Work to complete — Could you find each line of the data below that contains the word "weak" and copy those lines?

Items from a dataset

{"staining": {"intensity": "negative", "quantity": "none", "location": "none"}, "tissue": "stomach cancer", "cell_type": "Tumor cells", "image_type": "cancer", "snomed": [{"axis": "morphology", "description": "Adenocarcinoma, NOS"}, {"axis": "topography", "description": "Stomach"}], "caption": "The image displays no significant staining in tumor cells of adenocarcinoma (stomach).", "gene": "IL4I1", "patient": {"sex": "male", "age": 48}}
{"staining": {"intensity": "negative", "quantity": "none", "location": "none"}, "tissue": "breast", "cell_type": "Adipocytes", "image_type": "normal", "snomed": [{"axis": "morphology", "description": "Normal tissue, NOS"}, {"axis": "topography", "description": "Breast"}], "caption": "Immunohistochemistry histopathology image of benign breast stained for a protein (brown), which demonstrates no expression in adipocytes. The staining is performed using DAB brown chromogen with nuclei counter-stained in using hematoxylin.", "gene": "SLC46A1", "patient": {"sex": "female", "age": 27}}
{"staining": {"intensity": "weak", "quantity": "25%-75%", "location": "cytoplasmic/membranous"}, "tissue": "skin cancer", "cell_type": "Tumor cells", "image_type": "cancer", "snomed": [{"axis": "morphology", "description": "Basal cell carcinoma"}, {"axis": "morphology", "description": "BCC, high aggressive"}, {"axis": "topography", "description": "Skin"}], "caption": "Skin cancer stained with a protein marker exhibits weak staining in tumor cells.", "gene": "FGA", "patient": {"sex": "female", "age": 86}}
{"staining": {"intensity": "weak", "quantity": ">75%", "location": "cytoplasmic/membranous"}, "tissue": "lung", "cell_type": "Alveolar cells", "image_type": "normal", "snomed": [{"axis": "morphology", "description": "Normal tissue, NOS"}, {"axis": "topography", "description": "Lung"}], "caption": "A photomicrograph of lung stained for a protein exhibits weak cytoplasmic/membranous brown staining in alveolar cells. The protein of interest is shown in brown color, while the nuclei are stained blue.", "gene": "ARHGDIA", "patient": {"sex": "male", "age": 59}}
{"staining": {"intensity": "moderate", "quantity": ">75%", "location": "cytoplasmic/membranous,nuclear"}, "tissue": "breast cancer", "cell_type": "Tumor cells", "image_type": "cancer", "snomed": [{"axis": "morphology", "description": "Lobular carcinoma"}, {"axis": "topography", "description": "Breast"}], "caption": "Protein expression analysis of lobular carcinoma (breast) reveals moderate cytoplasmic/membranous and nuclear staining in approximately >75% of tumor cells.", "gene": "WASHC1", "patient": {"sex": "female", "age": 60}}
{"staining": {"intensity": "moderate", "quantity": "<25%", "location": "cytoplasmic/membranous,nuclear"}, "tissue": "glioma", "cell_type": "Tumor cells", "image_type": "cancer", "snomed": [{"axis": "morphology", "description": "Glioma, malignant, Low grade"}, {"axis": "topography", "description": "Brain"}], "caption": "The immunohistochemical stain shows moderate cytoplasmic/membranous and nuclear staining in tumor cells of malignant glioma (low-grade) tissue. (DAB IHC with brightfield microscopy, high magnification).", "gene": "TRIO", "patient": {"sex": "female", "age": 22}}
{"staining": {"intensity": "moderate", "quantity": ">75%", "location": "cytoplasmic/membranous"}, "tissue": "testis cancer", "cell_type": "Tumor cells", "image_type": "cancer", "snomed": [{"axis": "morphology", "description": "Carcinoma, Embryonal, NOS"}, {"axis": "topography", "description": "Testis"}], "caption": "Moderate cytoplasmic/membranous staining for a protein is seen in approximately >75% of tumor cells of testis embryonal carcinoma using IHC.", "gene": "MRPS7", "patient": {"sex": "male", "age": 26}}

Exercise answer —
{"staining": {"intensity": "weak", "quantity": "25%-75%", "location": "cytoplasmic/membranous"}, "tissue": "skin cancer", "cell_type": "Tumor cells", "image_type": "cancer", "snomed": [{"axis": "morphology", "description": "Basal cell carcinoma"}, {"axis": "morphology", "description": "BCC, high aggressive"}, {"axis": "topography", "description": "Skin"}], "caption": "Skin cancer stained with a protein marker exhibits weak staining in tumor cells.", "gene": "FGA", "patient": {"sex": "female", "age": 86}}
{"staining": {"intensity": "weak", "quantity": ">75%", "location": "cytoplasmic/membranous"}, "tissue": "lung", "cell_type": "Alveolar cells", "image_type": "normal", "snomed": [{"axis": "morphology", "description": "Normal tissue, NOS"}, {"axis": "topography", "description": "Lung"}], "caption": "A photomicrograph of lung stained for a protein exhibits weak cytoplasmic/membranous brown staining in alveolar cells. The protein of interest is shown in brown color, while the nuclei are stained blue.", "gene": "ARHGDIA", "patient": {"sex": "male", "age": 59}}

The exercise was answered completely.